Excerpted passage –
========
# Minnie Mouse Hat



## ChewyTart

I did it two ways, I ended up liking the polka dots best.. I learned the ears and bow for this project.


----------



## Wednesday

Oh, that is so cute! Good job!


----------



## bonster

Both are cute but I will say I agree that the polka dots are cuter.


----------



## diane403

ChewyTart said:


> I did it two ways, I ended up liking the polka dots best.. I learned the ears and bow for this project.


Very cute


----------



## Justme

Love the one with the dots the best. Do you have a pattern source for this or did you just make it up? Would love the pattern for my granddaughter.


----------



## ChewyTart

I just did a standard knit and purl hat with brim..brim in pink and the rest in black I used red heart shimmer yarn and I held 2 together for the pink and 3 together for the black
I used this link for the bow, But I altered the pattern for size.. For this hat I did 15 pegs for 12 rows, which is perfect for an infant hat but if I were to do a toddler hat again I would do 18 pegs and 15 rows..
http://thismomentisgood.blogspot.com/2013/11/loom-knit-bows.html

For the ears I used this tut, but I did 12 pegs and 8 rows (for an infant I would do 6 rows)
http://connected2christ.com/2011/06/loom-knit-bear-mouse-or-monkey-ear-tutorial/



Justme said:


> Love the one with the dots the best. Do you have a pattern source for this or did you just make it up? Would love the pattern for my granddaughter.


----------



## Buttons

This is sooooo adorable. Thank yo for the link to both.


----------



## cabbagehome

Very cute.


----------



## crafterwantabe

Very nice... they are so cute...


----------



## scat9019

Perfctly done!!!<3it,
Yo ma try also do the brim using an elastic headband in red.
Just pass the yarn through the holes in the border making loops.Put the loops in the loom and continue knitting in the round.This way is perfect for infants and toddlers.


----------
========
Listed records –
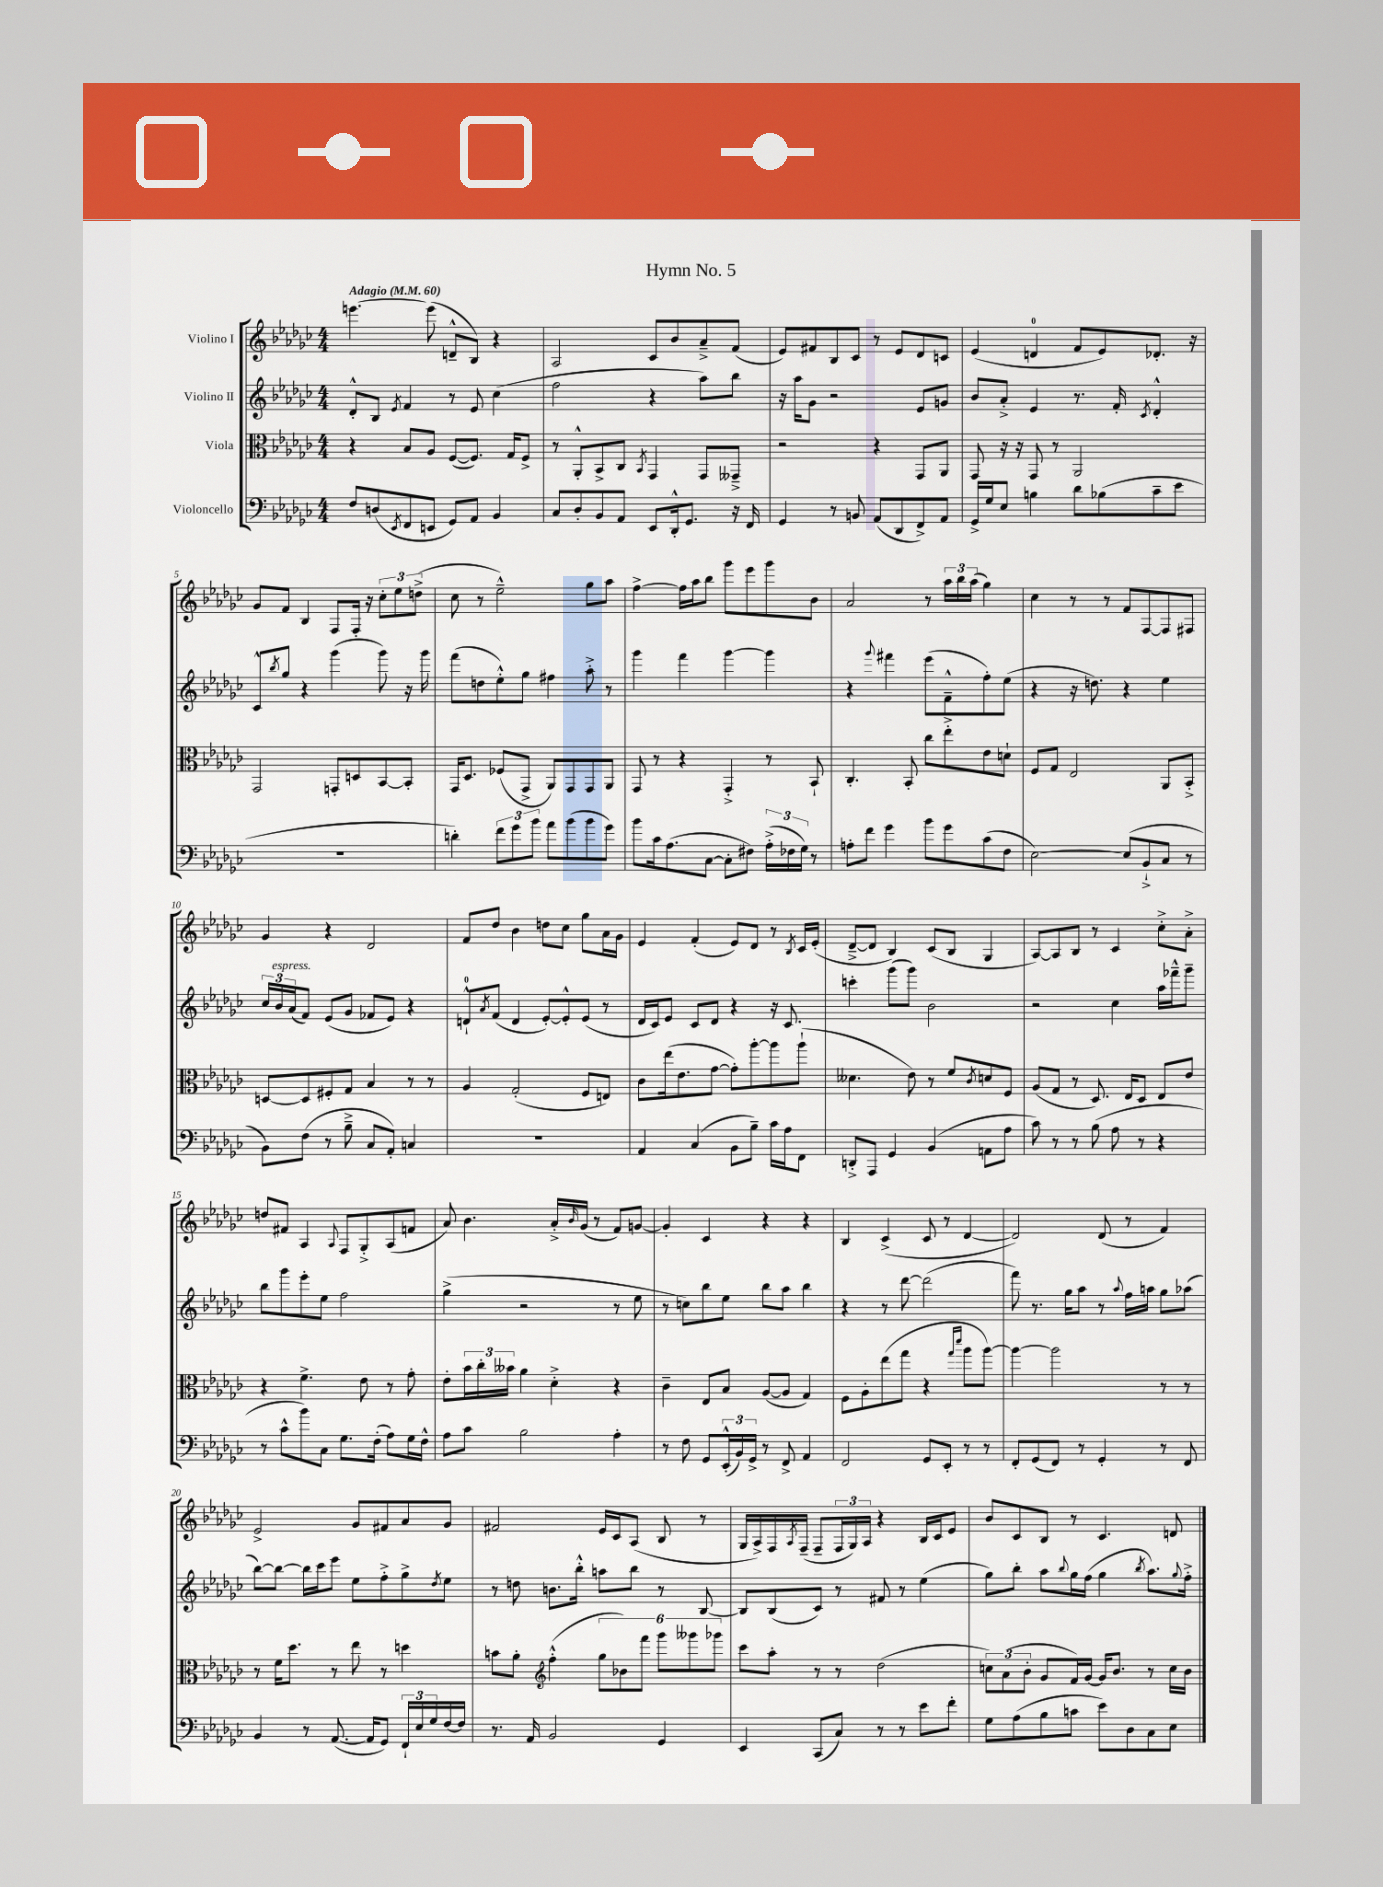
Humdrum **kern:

**kern	**kern	**kern	**kern
*staff4	*staff3	*staff2	*staff1
*clefF4	*clefC3	*clefG2	*clefG2
*k[b-e-a-d-g-c-]	*k[b-e-a-d-g-c-]	*k[b-e-a-d-g-c-]	*k[b-e-a-d-g-c-]
*M4/4	*M4/4	*M4/4	*M4/4
*MM60	*MM60	*MM60	*MM60
8F	4r	8d-'^^	[4.eee
(8D	.	8B-	.
8qEE-	.	8qe-	.
8FF	8B-	4f	.
8EE	8A-	.	(8eee]
8GG-)	([8F	8r	8d~^^
8AA-	8.F])	8e-	8B-)
4BB-	.	(4cc-	4r
.	16G-	.	.
.	8F^	.	.
=	=	=	=
8C-	8r	2ff	2A-
8D-'	8AA-'^^	.	.
8BB-	8BB-^	.	.
8AA-	8C-	.	.
.	8qBB-	.	.
8EE-	4GG-	4r	8c-
16DD-'^^	.	.	8b-
8.GG-	.	.	.
.	8GG-	8aa-)	8a-~^
16r	8GG--~^	8bb-	(8f
16FF	.	.	.
=	=	=	=
4GG-	2r	16r	8e-)
.	.	16aa-	.
.	.	8g-	8f#
8r	.	2r	8B-
8BB	.	.	8c-
(8AA-	4r	.	8r
8DD-	.	.	8e-
8FF^)	8GG-	8e-	8d-
8AA-	8AA-	8g	8c
=	=	=	=
16GG-^	8GG-	8b-	(4e-
16G-	.	.	.
8E-	16r	8a-'^	.
.	16r	.	.
4B	8GG-	4e-	4d
.	8r	.	.
8d-	2AA-	8.r	8f
(8B-	.	.	8e-)
.	.	16f'	.
.	.	8qc-	.
8c-~	.	4d-'^^	8.d-'
8e-	.	.	.
.	.	.	16r
=	=	=	=
1r	2GG-	8c-^^	8g-
.	.	8qbb-	.
.	.	8gg-	8f
.	.	4r	4B-
.	8GG'	(4ggg-	8F
.	8D	.	16F'
.	.	.	16r
.	[8BB-	8ggg-)	12cc-'
.	.	.	12ee-
.	8BB-']	16r	.
.	.	.	(12dd^
.	.	16ggg-	.
=	=	=	=
4d')	16GG-	(8fff	8cc-
.	8.D-	.	.
.	.	8dd	8r
12f	(8F-	8ee-'^^)	2ee-~^^)
12g-	.	.	.
.	8GG-^	8gg-	.
12b-	.	.	.
8a-	8AA-)	4ff#	.
(8b-	8GG-	.	.
8b-	8GG-	8aa-'^	8gg-
8g-)	8AA-	8r	8aa-
=	=	=	=
8b-	8GG-	4ggg-	[4ff^
16c-	8r	.	.
(8.A-	.	.	.
.	4r	4fff	16ff]
.	.	.	16aa-
[8C-	.	.	8bb-
8C-']	4GG-'^	[4ggg-	8ggg-
8F#)	.	.	8eee-
(24A-'^	8r	4ggg-]	8ggg-
24F-	.	.	.
24G-)	.	.	.
8r	8BB-`	.	8b-
=	=	=	=
8A'	4.C-'	4r	2a-
8f	.	.	.
.	.	8qqggg-	.
4g-	.	4fff#	.
.	8BB-'	.	.
8b-	8cc-	(8eee-	8r
8g-	8ee-'^	8f~^^	24aa-
.	.	.	24bb-
.	.	.	(24aa-
(8c-	8e-	8ff')	4gg-)
8F	8d`	(8ee-	.
=	=	=	=
[2E-)	8F	4r	4cc-
.	8G-	.	.
.	2E-	16r	8r
.	.	8.dd)	.
.	.	.	8r
(8E-]	.	4r	8f
8BB-`^	.	.	[8F
8C-	8AA-	4ee-	8F]
8r	8BB-'^	.	8F#
=	=	=	=
8BB-)	[8D	24cc-	4g-
.	.	24b-	.
.	.	(24a-	.
(8F	8D]	8f)	.
8r	8F#'	(8e-	4r
8B-~^	8G-	8g-	.
8C-	4B-	8f-	2d-
8AA-')	.	8e-)	.
4C	8r	4r	.
.	8r	.	.
=	=	=	=
1r	4A-	8d`^^	8f
.	.	8qa-	.
.	.	(8f	8dd-
.	(2G-'	4d	4b-
.	.	[8e-')	8dd
.	.	8e-'^^]	8cc-
.	8F	(8e-	8gg-
.	8E)	8r	16a-
.	.	.	16g-
=	=	=	=
4AA-	8c-	16d-	4e-
.	.	16c-)	.
.	(16ee-	8e-	.
.	8.e-	.	.
(4C-	.	8c-	(4f'
.	[8g-	8d-	.
8BB-	8g-'])	4r	8e-)
8B-~)	[8aa-'	.	8d-
16c-	8aa-]	16r	8r
16A-	.	8.c-	.
.	.	.	8qB-
8FF	(8aa-`	.	16c-
.	.	.	(16e-'
=	=	=	=
8DD'^	4.d--	4ccc'	[8d-~^
8AAA-	.	.	8d-]
4GG-	.	(8ggg-	4B-)
.	8e-)	8ggg-)	.
(4BB-	8r	2b-	(8c-
.	8f	.	8B-
.	8qc-	.	.
8AA	8d	.	4G-
8A-	8F	.	.
=	=	=	=
8c-)	(8A-	2r	[8A-)
8r	8G-	.	8A-]
8r	8r	.	8B-
(8B-	8.D-)	.	8r
8A-	.	4cc-	4c-
.	16E-	.	.
8r	8D-	.	.
4r	8E-	16aa-	8cc-'^
.	.	16fff-~^^	.
.	8e-	8ggg-~	8a-'^
=	=	=	=
8r	4r	8bb-	8dd
8c-^^	.	8ggg-	8f#
8b-)	4.f^	8eee-'	4A-
8C-	.	8ee-	.
.	.	.	8qqA-
8.G-	.	2ff	8F
.	8e-	.	8G-'^
(16F'	.	.	.
8A-)	8r	.	(8A-
16G-	8g-'	.	8f
16F^^	.	.	.
=	=	=	=
8A-	8e-'	(4gg-^	8a-)
8c-	24b-	.	4.b-
.	24cc-'	.	.
.	24b--	.	.
2B-	4a-	2r	.
.	4d-'^	.	16a-'^
.	.	.	16qqb-
.	.	.	(16g-
.	.	.	8r
4A-'	4r	8r	8f)
.	.	8ee-	[8g
=	=	=	=
8r	4c-~	8r	4g']
8F	.	8cc)	.
8GG-	8E-	8bb-	4c-
(24EE-'^^	8B-	8ee-	.
24BB-)	.	.	.
24GG-^	.	.	.
8r	([8A-	8bb-	4r
8FF^	8A-]	8aa-	.
4AA-	4G-)	4bb-	4r
=	=	=	=
2FF	8F	4r	4B-
.	8A-'	.	.
.	(8ee-	8r	(4c-^
.	8gg-	[8ddd-	.
8GG-	4r	(2ddd-]	8c-
8EE-'	.	.	8r
.	16qqgg-	.	.
.	16qqddd-	.	.
8r	8aa-	.	[4d-
8r	[8aa-)	.	.
=	=	=	=
8FF'	4aa-_	8fff)	2d-])
(8GG-	.	8.r	.
8FF)	2aa-]	.	.
.	.	16gg-	.
8r	.	8aa-	.
4GG-'	.	8r	(8d-
.	.	8qqaa-	.
.	.	16ff	8r
.	.	16aa	.
8r	8r	8gg-	4f)
8FF	8r	(8aa-	.
=	=	=	=
4BB-	8r	[8bb-)	2e-^
.	16f	8bb-_	.
.	8.dd-	.	.
8r	.	16bb-]	.
.	.	16ccc-	.
([8.AA-	8r	8eee-	.
.	8ee-	8ee-	8g-
16AA-]	.	.	.
8GG-)	8r	8ff'^	8f#
24FF`	4dd	8gg-^	8a-
24E-	.	.	.
24G-	.	.	.
.	.	8qdd-	.
[16F	.	8ee-	8g-
16F]	.	.	.
=	=	=	=
8.r	8b	8r	2f#
.	8a-'	8dd	.
16AA-	.	.	.
*	*clefG2	*	*
2BB-	(4ff'^^	8.b	.
.	.	16bb-'^^	.
.	12gg-	8aa	16e-
.	.	.	16c-
.	12b-)	.	.
.	.	8bb-	(8A-
.	12fff	.	.
4GG-	12ggg-	8r	8B-
.	12ggg--	.	.
.	.	[8B-	8r
.	12ggg-	.	.
=	=	=	=
4EE-	8ccc-	8B-]	16G-
.	.	.	16A-^)
.	8aa-'	(8B-	16F
.	.	.	8qA-
.	.	.	(16F~
(8CC-	8r	8c-)	8F~
8C-)	8r	8r	24F
.	.	.	24G-)
.	.	.	24A-
8r	(2dd-	8f#	4r
8r	.	8r	.
8e-	.	(4ee-	16B-
.	.	.	16c-
8f'	.	.	8e-
=	=	=	=
8G-	12cc)	8gg-)	8b-
.	(12a-	.	.
(8A-	.	8bb-'	8c-
.	12b-'	.	.
8B-	8g-	8aa-	8B-
.	.	8qqbb-	.
8c	16f)	16gg-	8r
.	[16g-	(16ff	.
8e-)	16g-]	4gg-	4.c-
.	8.b-	.	.
8D-	.	.	.
.	.	8qbb-	.
8C-	8r	8.aa-)	.
8E-	16cc	.	8d
.	.	8qqgg-	.
.	16b-	16ff'^	.
==	==	==	==
*-	*-	*-	*-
========
To be done – Reproduce verbatim the portion of the Minnie Mouse hat thread that begins with the words "Just pass the" and ends with "infants and toddlers.".

Exercise response –
Just pass the yarn through the holes in the border making loops.Put the loops in the loom and continue knitting in the round.This way is perfect for infants and toddlers.